In the latest paper on concepts N3701, there is the following example with the sort algorithm:

template<typename Cont>
  requires Sortable<Cont>()
void sort(Cont& cont)

where Sortable concept is defined as

template<typename T>
concept bool Sortable()
{
  return Permutable_container<T>() && Totally_ordered<Value_type<T>>();
}

where Totally_ordered, not surprisingly, is defined as

template<typename T>
constexpr bool Totally_ordered()
{
  return Weakly_ordered<T>() && Equality_comparable<T>();
}

and in turn Equality_comparable is defined as

template<typename T>
constexpr bool Equality_comparable()
{
  return requires(T a, T b) {
    {a == b} -> bool;
    {a != b} -> bool;
  };
}

I didn't find the definition of Weakly_ordered, but I believe it should look like this (am I right?)

template<typename T>
constexpr bool Weakly_ordered()
{
  return requires(T a, T b) {
    {a < b} -> bool;
    {a <= b} -> bool;
    {a > b} -> bool;
    {a >= b} -> bool;
  };
}

Bottom line, in this definition, if I want to sort std::vector<T>, I need T to provide all comparison operators <, <=, >, >=, ==, !=. However, during the whole life of C++, std::sort only required operator < to be provided! Here is what cppreference says about std::sort:

Sorts the elements in the range [first, last) in ascending order. The order of equal elements is not guaranteed to be preserved. The first version uses operator< to compare the elements, the second version uses the given comparison function object comp.
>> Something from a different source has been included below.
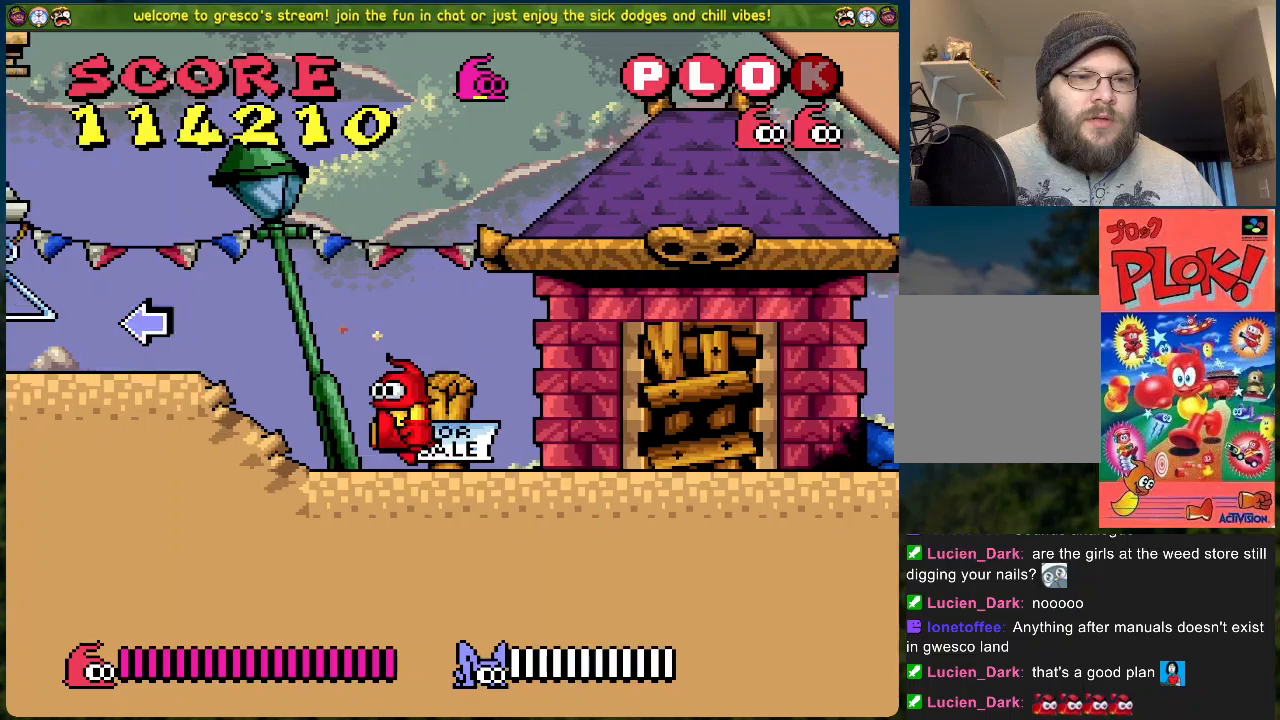
{"buttons": ["DPAD_LEFT"], "left_stick": "center", "events": [[16, "A", "up"]]}
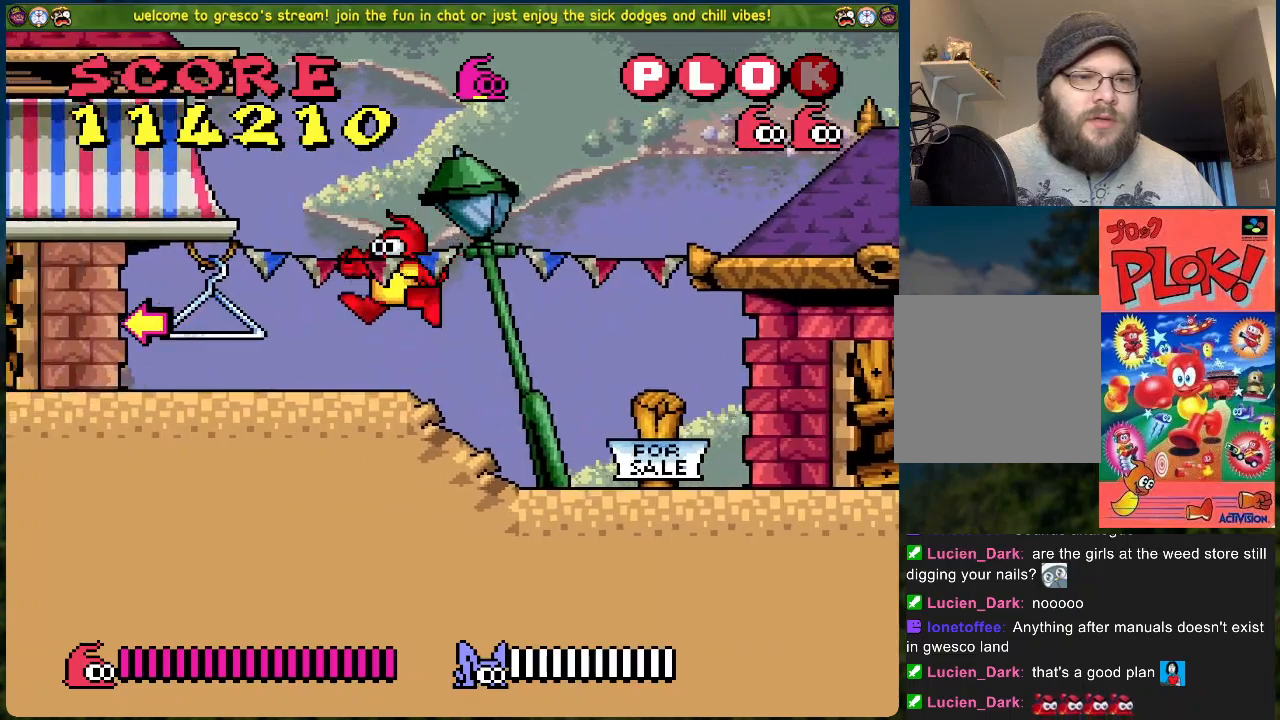
{"buttons": ["DPAD_LEFT"], "left_stick": "center", "events": [[134, "A", "down"], [134, "B", "down"], [151, "A", "up"], [468, "B", "up"]]}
So what, does that mean that in future C++ with concepts, for v of type std::vector<T> where T provides only operator<, std::sort(v.begin(), v.end()) will compile, while std::sort(v) will not? This sounds crazy.

I checked this in the current ranges-v3 implementation by Eric Niebler, and it works just like I described. Code does not compile unless all operators are provided.

See also related discussion: https://github.com/ericniebler/range-v3/issues/271


回答1:


The Concepts TS does not conceptualize the standard library. It was merely an example; nothing more.

The Ranges TS version of sort requires Sortable, which defaults its comparison class to std::less<>. However, it would seem that std::less<>::operator() imposes the TotallyOrdered requirement on the types of its parameters. So that's where it comes from. There's a note about this in P0021R0 (PDF):

[Editor’s note: Remove table [lessthancomparable] in [utility.arg.requirements]. Replace uses of LessThanComparable with TotallyOrdered (acknowledging that this is a breaking change that makes type requirements stricter). Replace references to [lessthancomparable] with references to [concepts.lib.compare.totallyordered]]

Emphasis added. The general issues surrounding this appear to be on-hold, pending other language features (like implicit creation of all other operators based solely on operator< or somesuch).

You could simply use a (sane) version of a comparison function. Or you could just use the std::sort iterator version, which won't use concepts of any kind.


It should also be noted that, with the introduction of the "spaceship operator" in C++20 (the earliest we could see the Ranges TS integrated into the standard), this whole discussion effectively becomes moot. A simple auto operator<=>(const MyType &) = default; declaration in the class, and suddenly your type is totally ordered.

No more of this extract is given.